Fırat'ın yazısından öne çıkan bölümler şöyle:
- Yarım saat planlanan görüşme iki buçuk saat sürdü. Önce baş başa, sonra heyetler arasında konuştular. Gündemin en sıcak başlığı Ortadoğu’daki savaş, İsrail’in katliamıydı. Dışişleri Bakanı Hakan Fidan, açık konuştu ve net ifadelerde ABD’nin dünya kamuoyu ve bölgedeki imajının geldiği nokta konusunda bir anlamda uyarılarda bulundu.

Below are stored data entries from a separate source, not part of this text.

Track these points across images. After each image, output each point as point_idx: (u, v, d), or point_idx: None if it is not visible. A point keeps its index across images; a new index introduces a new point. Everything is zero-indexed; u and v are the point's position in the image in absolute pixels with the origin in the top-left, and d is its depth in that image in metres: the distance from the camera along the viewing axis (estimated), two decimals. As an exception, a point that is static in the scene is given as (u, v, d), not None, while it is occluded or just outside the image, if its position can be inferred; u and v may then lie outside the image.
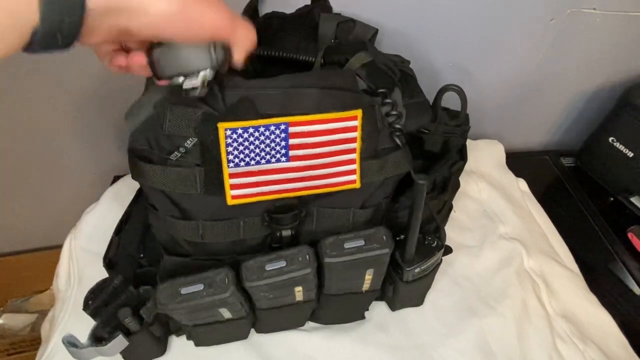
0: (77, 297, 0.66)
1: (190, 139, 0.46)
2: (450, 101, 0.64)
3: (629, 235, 0.86)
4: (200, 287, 0.47)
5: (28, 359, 0.98)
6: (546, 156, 1.07)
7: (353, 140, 0.50)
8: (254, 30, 0.40)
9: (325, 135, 0.48)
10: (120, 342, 0.51)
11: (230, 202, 0.49)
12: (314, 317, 0.64)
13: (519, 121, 1.04)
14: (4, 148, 0.84)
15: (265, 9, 0.72)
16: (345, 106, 0.48)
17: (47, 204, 0.97)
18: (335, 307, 0.61)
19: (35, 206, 0.97)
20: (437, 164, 0.67)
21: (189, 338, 0.61)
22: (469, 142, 0.83)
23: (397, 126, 0.51)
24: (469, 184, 0.85)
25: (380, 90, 0.51)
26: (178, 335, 0.62)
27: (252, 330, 0.63)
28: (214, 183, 0.48)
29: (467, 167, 0.70)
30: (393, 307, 0.67)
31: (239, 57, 0.40)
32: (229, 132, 0.45)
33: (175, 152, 0.46)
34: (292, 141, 0.48)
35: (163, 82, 0.41)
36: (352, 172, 0.51)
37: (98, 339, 0.50)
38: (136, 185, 0.67)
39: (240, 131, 0.46)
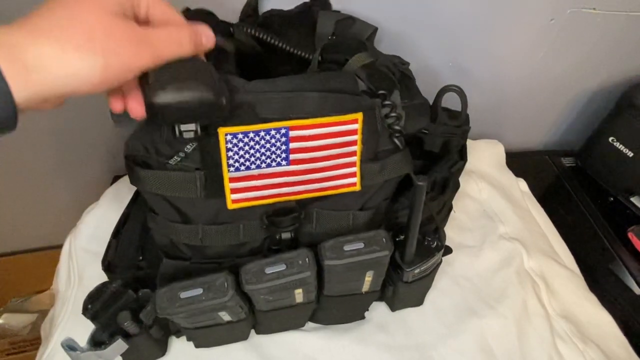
0: (77, 297, 0.66)
1: (190, 143, 0.46)
2: (450, 101, 0.64)
3: (629, 235, 0.86)
4: (199, 291, 0.47)
5: (28, 359, 0.98)
6: (546, 156, 1.07)
7: (353, 143, 0.49)
8: (191, 29, 0.38)
9: (326, 139, 0.48)
10: (119, 345, 0.51)
11: (230, 206, 0.49)
12: (314, 318, 0.64)
13: (519, 121, 1.03)
14: (4, 148, 0.84)
15: (264, 6, 0.72)
16: (346, 109, 0.48)
17: (47, 204, 0.97)
18: (336, 308, 0.61)
19: (35, 206, 0.97)
20: (437, 164, 0.67)
21: (189, 339, 0.61)
22: (469, 142, 0.82)
23: (397, 128, 0.51)
24: (469, 184, 0.85)
25: (380, 92, 0.51)
26: (178, 336, 0.62)
27: (252, 331, 0.63)
28: (215, 187, 0.48)
29: (467, 167, 0.70)
30: (393, 307, 0.67)
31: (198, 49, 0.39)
32: (229, 137, 0.45)
33: (175, 157, 0.46)
34: (292, 145, 0.47)
35: None
36: (353, 174, 0.51)
37: (97, 342, 0.50)
38: (136, 185, 0.67)
39: (240, 136, 0.45)
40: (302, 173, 0.49)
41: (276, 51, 0.60)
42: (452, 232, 0.77)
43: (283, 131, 0.46)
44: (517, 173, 0.92)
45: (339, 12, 0.68)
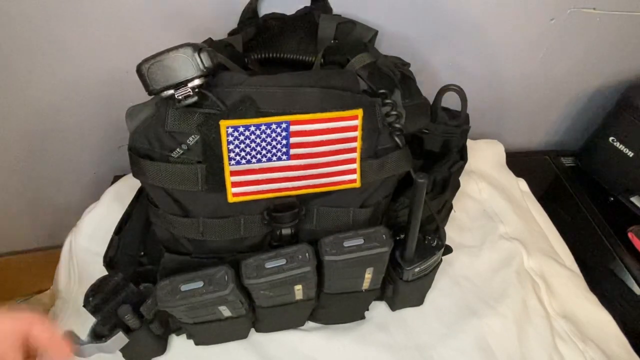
0: (77, 296, 0.66)
1: (193, 136, 0.46)
2: (450, 101, 0.64)
3: (629, 235, 0.86)
4: (200, 284, 0.47)
5: (28, 359, 0.98)
6: (546, 156, 1.07)
7: (354, 139, 0.50)
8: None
9: (326, 134, 0.49)
10: (120, 338, 0.51)
11: (231, 199, 0.49)
12: (314, 317, 0.64)
13: (519, 121, 1.04)
14: (3, 148, 0.84)
15: (264, 10, 0.73)
16: (346, 106, 0.48)
17: (47, 204, 0.97)
18: (336, 306, 0.61)
19: (36, 206, 0.97)
20: (437, 163, 0.67)
21: (189, 337, 0.61)
22: (469, 142, 0.83)
23: (397, 126, 0.52)
24: (469, 184, 0.85)
25: (381, 91, 0.51)
26: (178, 334, 0.62)
27: (252, 330, 0.63)
28: (216, 180, 0.48)
29: (467, 167, 0.70)
30: (393, 306, 0.67)
31: None
32: (230, 130, 0.46)
33: (178, 149, 0.47)
34: (293, 140, 0.48)
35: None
36: (353, 171, 0.51)
37: (98, 335, 0.50)
38: (137, 185, 0.68)
39: (241, 129, 0.46)
40: (302, 168, 0.50)
41: (278, 61, 0.62)
42: (452, 232, 0.77)
43: (284, 125, 0.47)
44: (517, 173, 0.92)
45: (339, 15, 0.68)
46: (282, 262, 0.49)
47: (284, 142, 0.48)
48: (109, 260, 0.60)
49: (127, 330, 0.52)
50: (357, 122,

Edindiğim bilgiler çerçevesinde hem baş başa görüşmede, hem de heyetler arasında yapılan görüşmelerde Blinken ve ABD’ye verilen mesajları şöyle özetleyebiliriz:
- Fidan ve Türk heyeti, Gazze’de yaşananları, sivil ve çocuk ölümlerini, altyapının İsrail tarafından yok edildiğini, İsrail’in bir anlamda insanlık suçu işlediğini açık açık anlattı.

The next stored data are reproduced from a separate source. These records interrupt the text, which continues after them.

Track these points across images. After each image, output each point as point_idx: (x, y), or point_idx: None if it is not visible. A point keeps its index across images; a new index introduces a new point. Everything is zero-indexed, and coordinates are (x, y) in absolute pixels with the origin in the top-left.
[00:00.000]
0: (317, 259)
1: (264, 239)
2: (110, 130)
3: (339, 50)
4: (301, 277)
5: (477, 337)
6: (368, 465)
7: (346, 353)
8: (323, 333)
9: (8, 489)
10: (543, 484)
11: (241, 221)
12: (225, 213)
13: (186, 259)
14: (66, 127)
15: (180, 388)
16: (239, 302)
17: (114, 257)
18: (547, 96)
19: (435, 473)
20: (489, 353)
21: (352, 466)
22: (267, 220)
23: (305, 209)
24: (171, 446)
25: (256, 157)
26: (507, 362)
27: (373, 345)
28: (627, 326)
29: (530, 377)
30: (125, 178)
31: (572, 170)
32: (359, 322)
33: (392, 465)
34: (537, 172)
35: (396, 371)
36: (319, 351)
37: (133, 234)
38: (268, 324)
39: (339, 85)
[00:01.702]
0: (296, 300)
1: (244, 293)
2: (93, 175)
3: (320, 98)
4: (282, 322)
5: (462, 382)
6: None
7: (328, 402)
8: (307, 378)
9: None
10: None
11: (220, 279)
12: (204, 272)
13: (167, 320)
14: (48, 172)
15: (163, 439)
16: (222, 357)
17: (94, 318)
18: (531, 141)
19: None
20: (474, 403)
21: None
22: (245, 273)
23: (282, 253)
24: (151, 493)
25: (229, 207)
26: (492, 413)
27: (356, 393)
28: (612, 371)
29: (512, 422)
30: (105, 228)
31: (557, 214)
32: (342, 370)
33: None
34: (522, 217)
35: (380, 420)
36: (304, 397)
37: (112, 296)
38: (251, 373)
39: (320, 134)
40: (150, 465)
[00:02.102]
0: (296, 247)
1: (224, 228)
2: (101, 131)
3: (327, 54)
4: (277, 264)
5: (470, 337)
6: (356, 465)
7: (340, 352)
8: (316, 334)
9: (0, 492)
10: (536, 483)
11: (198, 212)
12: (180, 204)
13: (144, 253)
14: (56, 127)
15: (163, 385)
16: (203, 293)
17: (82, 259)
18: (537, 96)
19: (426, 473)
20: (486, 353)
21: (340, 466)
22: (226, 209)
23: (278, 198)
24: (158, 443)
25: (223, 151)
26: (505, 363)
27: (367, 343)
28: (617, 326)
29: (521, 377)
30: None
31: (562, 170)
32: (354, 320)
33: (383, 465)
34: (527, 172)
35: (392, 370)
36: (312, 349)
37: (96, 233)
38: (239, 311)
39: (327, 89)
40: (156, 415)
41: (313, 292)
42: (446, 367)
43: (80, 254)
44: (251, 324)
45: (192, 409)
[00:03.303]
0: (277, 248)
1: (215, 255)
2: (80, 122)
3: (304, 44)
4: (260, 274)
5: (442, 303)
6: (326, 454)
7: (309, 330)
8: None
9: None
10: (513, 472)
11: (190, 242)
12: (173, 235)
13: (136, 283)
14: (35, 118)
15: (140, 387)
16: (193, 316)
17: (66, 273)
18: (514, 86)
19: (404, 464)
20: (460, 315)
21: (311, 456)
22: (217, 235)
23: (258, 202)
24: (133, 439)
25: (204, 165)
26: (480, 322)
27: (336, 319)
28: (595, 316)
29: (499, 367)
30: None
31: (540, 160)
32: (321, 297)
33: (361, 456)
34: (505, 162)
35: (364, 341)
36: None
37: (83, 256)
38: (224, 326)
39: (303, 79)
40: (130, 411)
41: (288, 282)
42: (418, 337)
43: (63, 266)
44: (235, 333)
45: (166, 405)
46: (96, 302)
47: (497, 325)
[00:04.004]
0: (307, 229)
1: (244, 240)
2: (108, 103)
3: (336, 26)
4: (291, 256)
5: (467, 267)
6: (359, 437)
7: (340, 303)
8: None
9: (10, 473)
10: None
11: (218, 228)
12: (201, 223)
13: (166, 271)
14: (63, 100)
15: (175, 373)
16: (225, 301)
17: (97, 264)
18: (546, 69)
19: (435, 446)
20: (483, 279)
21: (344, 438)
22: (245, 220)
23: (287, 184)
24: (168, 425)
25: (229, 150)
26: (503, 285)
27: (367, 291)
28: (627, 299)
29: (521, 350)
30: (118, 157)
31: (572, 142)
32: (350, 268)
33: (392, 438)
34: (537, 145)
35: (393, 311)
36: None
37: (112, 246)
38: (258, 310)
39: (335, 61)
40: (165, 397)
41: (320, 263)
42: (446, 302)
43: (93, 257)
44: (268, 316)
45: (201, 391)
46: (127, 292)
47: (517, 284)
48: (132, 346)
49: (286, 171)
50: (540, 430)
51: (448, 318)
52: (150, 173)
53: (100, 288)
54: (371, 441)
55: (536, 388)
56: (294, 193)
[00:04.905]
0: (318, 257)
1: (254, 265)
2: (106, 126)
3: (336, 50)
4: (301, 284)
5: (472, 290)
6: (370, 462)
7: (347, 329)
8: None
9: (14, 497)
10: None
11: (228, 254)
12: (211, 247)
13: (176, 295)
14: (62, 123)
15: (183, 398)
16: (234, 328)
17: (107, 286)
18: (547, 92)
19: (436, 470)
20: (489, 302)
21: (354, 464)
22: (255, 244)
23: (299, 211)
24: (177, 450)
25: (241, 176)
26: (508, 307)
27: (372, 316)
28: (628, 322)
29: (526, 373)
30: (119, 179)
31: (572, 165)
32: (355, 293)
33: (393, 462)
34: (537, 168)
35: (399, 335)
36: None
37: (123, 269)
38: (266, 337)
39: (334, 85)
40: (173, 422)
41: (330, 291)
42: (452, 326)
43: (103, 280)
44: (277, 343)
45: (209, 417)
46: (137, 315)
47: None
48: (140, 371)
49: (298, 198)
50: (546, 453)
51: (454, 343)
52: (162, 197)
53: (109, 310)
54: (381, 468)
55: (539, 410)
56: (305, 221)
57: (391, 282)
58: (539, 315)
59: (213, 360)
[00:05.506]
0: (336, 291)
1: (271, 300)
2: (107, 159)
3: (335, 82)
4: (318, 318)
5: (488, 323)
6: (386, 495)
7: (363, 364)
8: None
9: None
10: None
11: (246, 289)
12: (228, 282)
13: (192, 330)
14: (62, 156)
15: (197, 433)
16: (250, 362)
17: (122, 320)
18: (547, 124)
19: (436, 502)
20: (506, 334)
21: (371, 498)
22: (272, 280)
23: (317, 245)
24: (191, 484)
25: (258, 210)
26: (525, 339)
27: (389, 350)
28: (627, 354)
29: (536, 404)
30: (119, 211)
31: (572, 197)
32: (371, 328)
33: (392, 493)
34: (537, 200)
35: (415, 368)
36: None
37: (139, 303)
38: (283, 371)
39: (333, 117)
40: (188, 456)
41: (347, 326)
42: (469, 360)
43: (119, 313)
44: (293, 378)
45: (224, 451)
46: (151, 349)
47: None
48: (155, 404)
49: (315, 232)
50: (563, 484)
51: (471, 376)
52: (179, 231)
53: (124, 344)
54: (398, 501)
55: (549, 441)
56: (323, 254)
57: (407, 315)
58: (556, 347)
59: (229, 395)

- Başta bölge halkları olmak üzere, Paris’ten Londra’ya, Washington’a tüm dünya halklarının gördükleri katliam karşısında ayağa kalktığı hatırlatılarak, “Tüm dünya ayakta, ABD hem bölgede hem de tüm dünyada kendi imajına zarar veriyor. Bölge infial halinde. Herkesi zora sokuyorsunuz. Kendi imajınızı da zora sokuyorsunuz çünkü İsrail’in işlediği suçların hamisi olarak görülüyorsunuz” mesajı verildi.

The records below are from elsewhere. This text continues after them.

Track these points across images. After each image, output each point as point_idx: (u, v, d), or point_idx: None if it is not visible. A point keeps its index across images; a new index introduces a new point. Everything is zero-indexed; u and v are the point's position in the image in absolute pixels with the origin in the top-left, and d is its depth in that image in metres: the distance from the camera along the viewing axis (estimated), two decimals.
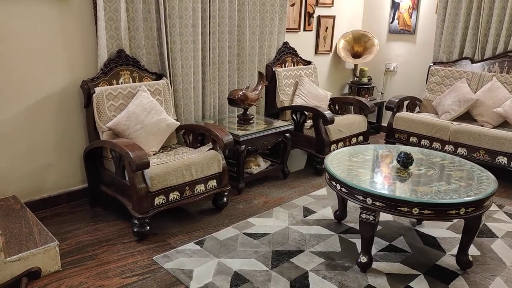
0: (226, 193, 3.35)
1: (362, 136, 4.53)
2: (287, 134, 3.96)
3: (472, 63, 4.77)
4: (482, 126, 4.35)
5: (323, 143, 4.07)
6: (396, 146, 3.27)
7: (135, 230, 2.87)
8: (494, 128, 4.29)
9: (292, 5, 4.79)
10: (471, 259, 2.63)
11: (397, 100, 4.68)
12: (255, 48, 4.34)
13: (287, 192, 3.77)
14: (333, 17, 5.34)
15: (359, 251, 2.65)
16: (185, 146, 3.53)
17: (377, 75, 5.76)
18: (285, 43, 4.67)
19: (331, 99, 4.74)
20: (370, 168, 2.83)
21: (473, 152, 4.08)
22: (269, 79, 4.46)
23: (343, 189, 2.59)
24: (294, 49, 4.74)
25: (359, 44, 5.57)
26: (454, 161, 2.97)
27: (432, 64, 5.03)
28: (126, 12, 3.35)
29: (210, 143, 3.31)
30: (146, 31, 3.50)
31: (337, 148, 4.23)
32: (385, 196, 2.37)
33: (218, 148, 3.25)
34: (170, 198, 2.96)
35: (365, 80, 5.56)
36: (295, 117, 4.30)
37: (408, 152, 2.75)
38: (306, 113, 4.22)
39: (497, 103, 4.28)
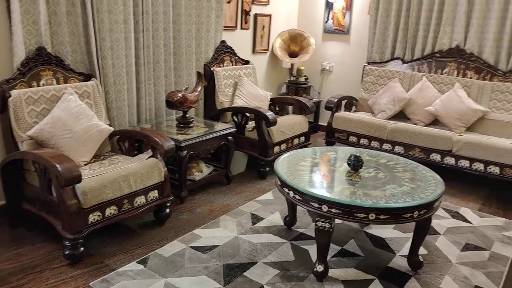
0: (168, 204, 3.10)
1: (303, 137, 4.49)
2: (230, 137, 3.79)
3: (403, 63, 4.94)
4: (415, 124, 4.51)
5: (266, 146, 3.96)
6: (344, 148, 3.24)
7: (67, 252, 2.53)
8: (426, 126, 4.47)
9: (229, 2, 4.61)
10: (421, 260, 2.66)
11: (336, 100, 4.71)
12: (191, 46, 4.10)
13: (233, 198, 3.60)
14: (270, 16, 5.25)
15: (314, 260, 2.57)
16: (121, 154, 3.21)
17: (314, 75, 5.79)
18: (223, 42, 4.48)
19: (271, 99, 4.65)
20: (321, 173, 2.75)
21: (409, 150, 4.21)
22: (207, 79, 4.24)
23: (297, 196, 2.48)
24: (231, 48, 4.57)
25: (296, 43, 5.55)
26: (400, 162, 2.99)
27: (366, 64, 5.14)
28: (46, 4, 2.96)
29: (150, 150, 3.04)
30: (71, 26, 3.13)
31: (280, 150, 4.15)
32: (342, 202, 2.29)
33: (158, 155, 2.99)
34: (106, 214, 2.65)
35: (302, 79, 5.55)
36: (236, 119, 4.14)
37: (358, 155, 2.71)
38: (248, 114, 4.07)
39: (428, 102, 4.46)
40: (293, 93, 5.54)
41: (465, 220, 3.39)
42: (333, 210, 2.32)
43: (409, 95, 4.58)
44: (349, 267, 2.66)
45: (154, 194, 2.95)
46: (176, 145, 3.15)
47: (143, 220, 3.13)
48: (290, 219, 3.09)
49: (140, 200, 2.86)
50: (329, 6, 5.49)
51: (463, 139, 3.91)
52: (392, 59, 5.02)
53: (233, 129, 3.81)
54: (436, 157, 4.08)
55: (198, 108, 4.26)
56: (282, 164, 2.81)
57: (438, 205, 2.51)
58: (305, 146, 4.59)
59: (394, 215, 2.29)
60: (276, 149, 4.10)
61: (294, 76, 5.64)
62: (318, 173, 2.73)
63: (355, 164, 2.69)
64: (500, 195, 3.93)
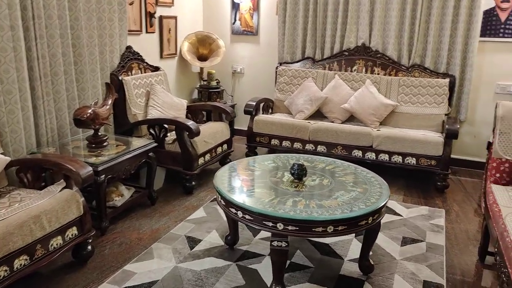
0: (90, 240, 2.65)
1: (226, 144, 4.28)
2: (151, 154, 3.42)
3: (314, 62, 4.99)
4: (333, 121, 4.58)
5: (190, 158, 3.66)
6: (280, 156, 3.09)
7: None
8: (342, 122, 4.57)
9: (131, 3, 4.19)
10: (372, 263, 2.63)
11: (254, 103, 4.57)
12: (95, 54, 3.62)
13: (161, 221, 3.25)
14: (175, 18, 4.92)
15: (266, 280, 2.38)
16: (23, 188, 2.66)
17: (225, 78, 5.59)
18: (129, 48, 4.05)
19: (187, 107, 4.34)
20: (266, 186, 2.56)
21: (331, 149, 4.25)
22: (116, 90, 3.78)
23: (247, 216, 2.27)
24: (138, 54, 4.16)
25: (204, 46, 5.29)
26: (338, 165, 2.95)
27: (278, 64, 5.10)
28: None
29: (62, 180, 2.57)
30: None
31: (205, 161, 3.88)
32: (299, 219, 2.13)
33: (74, 185, 2.53)
34: (15, 266, 2.15)
35: (214, 83, 5.32)
36: (153, 132, 3.76)
37: (301, 163, 2.58)
38: (167, 126, 3.72)
39: (343, 99, 4.56)
40: (206, 99, 5.28)
41: (395, 213, 3.49)
42: (290, 228, 2.15)
43: (325, 93, 4.63)
44: (303, 281, 2.52)
45: (72, 231, 2.50)
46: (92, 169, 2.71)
47: (59, 263, 2.64)
48: (232, 238, 2.86)
49: (57, 241, 2.39)
50: (235, 7, 5.34)
51: (382, 134, 4.04)
52: (303, 58, 5.05)
53: (154, 144, 3.45)
54: (357, 153, 4.17)
55: (110, 124, 3.78)
56: (222, 180, 2.57)
57: (385, 207, 2.50)
58: (229, 154, 4.38)
59: (351, 225, 2.20)
60: (201, 160, 3.82)
61: (205, 81, 5.39)
62: (264, 187, 2.54)
63: (299, 173, 2.56)
64: (417, 185, 4.16)
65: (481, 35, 4.32)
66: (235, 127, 5.56)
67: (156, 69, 4.35)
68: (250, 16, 5.29)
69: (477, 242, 3.03)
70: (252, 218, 2.24)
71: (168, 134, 3.78)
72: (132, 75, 4.01)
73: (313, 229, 2.15)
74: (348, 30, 4.80)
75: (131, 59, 4.05)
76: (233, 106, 5.50)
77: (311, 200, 2.33)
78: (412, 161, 3.98)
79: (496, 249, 2.28)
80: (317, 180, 2.65)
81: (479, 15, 4.24)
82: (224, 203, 2.43)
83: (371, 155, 4.12)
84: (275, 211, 2.18)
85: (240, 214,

- Burada görüşmenin mesajları konusuna bir ara verip, “ABD durumun farkında mı?” sorusuna geçmek istiyorum. Gözlemler farkında olduğu yönünde. Aslında çocuk ölümlerini izlemekle yetinen tüm yönetimlere rağmen, dünya halklarının sokaklara dökülmesinin ardından ABD “Pause” yani bir ara verilmesi söylemini, “insani yardımların artması” vurgusunu, “ABD iki devletli çözümden yana” sözünü, “Sivil ölümlerin önüne geçilmeli” açıklamasını geliştirdi. Diğer taraftan, Ankara’ya “İsrail’in yaşadıklarını da anlamak lazım” mesajını verseler de, kendilerine yönelik tepkinin farkında olarak, süngülerini indirdikleri yorumunu yapmak yanlış olmayacaktır.
Yeniden Ankara’da yapılan görüşmelerin ana maddelerine geçecek olursak:
- Ankara acil ateşkes istedi.
- Ateşkes kelimesini telaffuz etmekten şimdilik çekinen ABD ise “Pause” yani durma ifadesini kullandı. ABD’nin amacı, sırayla şöyle anlatıldı:
- Pause yani durmanın sağlanması,
- Rehinelerin bırakılması,
- Rehinelerin Gazze’den çıkışının sağlanması,
- Bunun üzerine de yeni bir süreç oluşturulması.
- ABD sivil ölümlerin önüne geçilmesi, insani yardımların artırılması için de çalışmalara hız vereceğini söyledi.
- Blinken ve ABD heyeti, Gazze’nin boşaltılması gibi bir planları olmadığını da ifade ettiler; “Herkes yerinde kalacak” mesajı ile.
- Görüşmelerde Blinken ve ABD tarafı, hedeflerinin iki devletli çözüm olduğunun altını çizdi; “Tarafları bu noktaya getirmeye çalışacağız” mesajı verdiler. Hakan Fidan ve Türk heyeti de 1967 sınırları çerçevesinde iki devletli çözümün şart olduğunu belirterek, Türkiye’nin bu çözüm için gündeme getirdiği garantörlük formülünü anlattı. Görüşmenin sonunda Blinken’in Fidan’a, “Sürekli temas halinde kalalım” dediğini de aktaralım.